Und was heute auch aufgrund gesetzlicher Gegebenheiten von Bedeutung bzw. legitimiert ist, ist das Kriterium des Geschlechts. Dazu brauche ich jedoch keine weiteren Ausführungen zu machen, da dieser Punkt Gegenstand unzähliger Diskussionen war und ist.
Bevorzugen Sie die Tätigkeit als General Counsel oder als Rechtsanwalt?
Ich schätze beides und mache deshalb auch beides schon seit vielen Jahren parallel. Die Tätigkeit des General Counsels ist, wenn er auf C-Level angesiedelt ist, unternehmerischer. Ich kann mitgestalten, Entscheidungen in die mir richtig erscheinende Richtung beeinflussen und bin bei Projekten meistens von Anfang bis Ende involviert. Ausserdem hat der General Counsel die Freiheit, sich um jene Rechtsgeschäfte persönlich zu kümmern, die ihm am Herzen liegen, und die anderen zu delegieren; ein Privileg, das vor allem jüngere Anwälte in der Advokatur meist nicht haben. Auf der anderen Seite ist man dann aber auch in der Verantwortung, wenn etwas nicht so läuft, wie man sich das gewünscht hätte, eben weil man mitentschieden hat und von Anfang an dabei war. Wobei mich diese Verantwortung eigentlich nicht belastet. Es ist Teil des Jobs und der Sorge für das Unternehmen.
Bei der beratenden Anwaltstätigkeit schätze ich die Vielfalt der Herausforderungen und die Möglichkeit, für den Klienten massgeschneiderte Lösungen für seine Ziele zu entwickeln. Hier ist die Kreativität gefordert und das Fingerspitzengefühl für den Umgang mit ganz verschiedenen Charakteren. Ausserdem ist die beratende Tätigkeit auch ein Garant dafür, stets auf dem Laufenden zu bleiben über die neusten Entwicklungen in den für mich relevanten Rechtsgebieten. Die beratende Anwaltstätigkeit ist also auch für die Tätigkeit als General Counsel durchaus relevant und nutzbringend.

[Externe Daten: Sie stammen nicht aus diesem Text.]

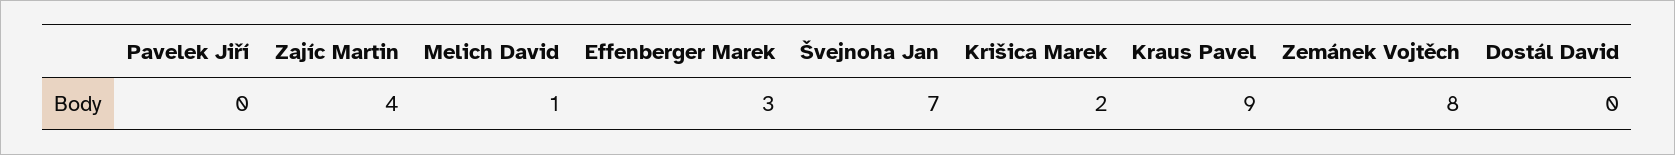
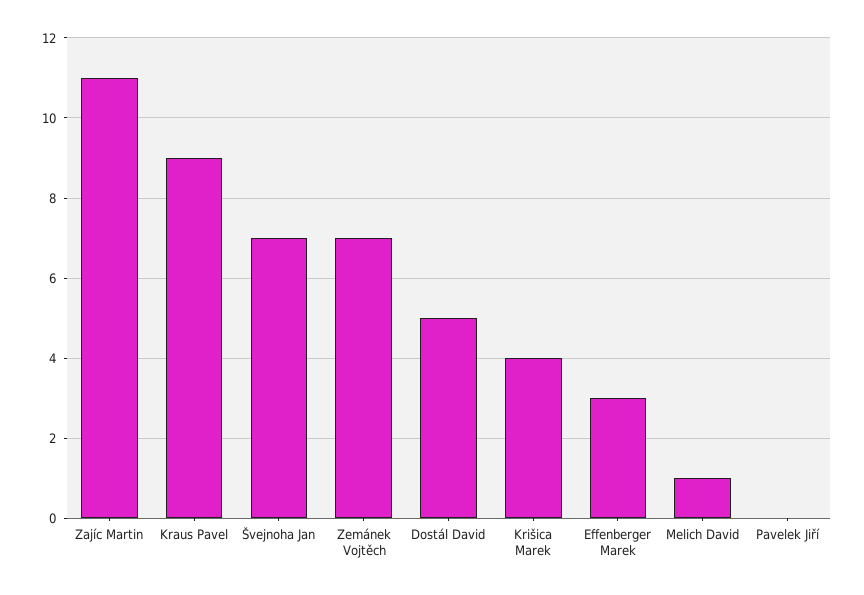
Zajíc Martin: 4 -> 11
Krišica Marek: 2 -> 4
Zemánek Vojtěch: 8 -> 7
Dostál David: 0 -> 5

Diese Kombination hilft auch bei meiner Tätigkeit als Verwaltungsrat. Im Verwaltungsrat ist in aller Regel ein pragmatischer Ansatz gefragt, dogmatische Ausführungen und Analysen interessieren weniger. Auch der Anwalt im Verwaltungsrat soll nicht einfach ausführen, was die Risiken sein könnten und wie er diese einschätzt. Es sind Entscheide gefragt, wie sie eben ein General Counsel auch fällen muss.

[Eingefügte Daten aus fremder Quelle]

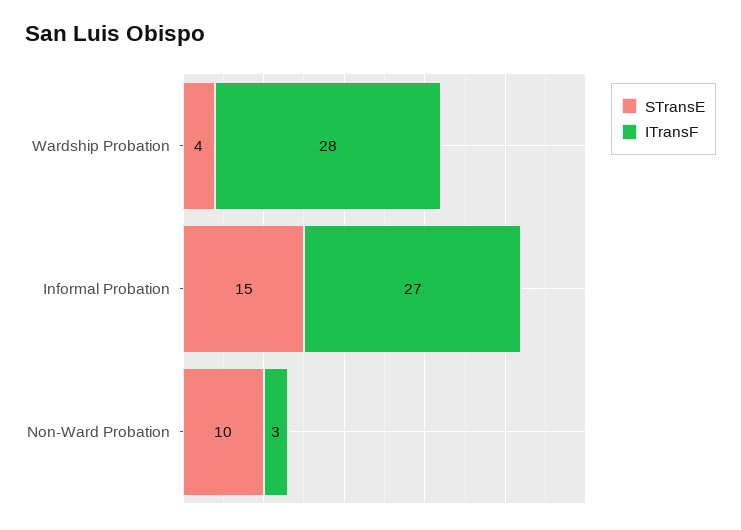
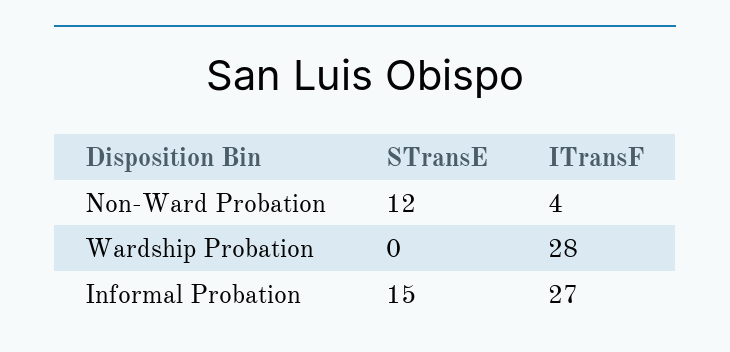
STransE, Wardship Probation: 4 -> 0
STransE, Non-Ward Probation: 10 -> 12
ITransF, Non-Ward Probation: 3 -> 4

Welche ist Ihrer Meinung nach die grösste Herausforderung im Schweizer Gesellschaftsrecht in den kommenden 10 Jahren?
Nun, da habe ich eine klare Meinung dazu: die Regulierungsflut der EU vor allem in den Bereichen Reporting und den dazugehörigen Prüfungspflichten, die unweigerlich auch in das Schweizer Gesellschaftsrecht Eingang finden wird. Ich sehe das jetzt schon bei vielen meiner mittelständischen Klienten, die international tätig sind. Für diese ist bereits die Erfüllung der heute bestehenden Anforderungen eine echte Herausforderung und führt teilweise dazu, dass für die Geschäftsentwicklung erforderliche Ressourcen fehlen, weil mehr Ressourcen für die Compliance alloziert werden müssen. Diese Entwicklung bereitet mir tatsächlich etwas Sorgen.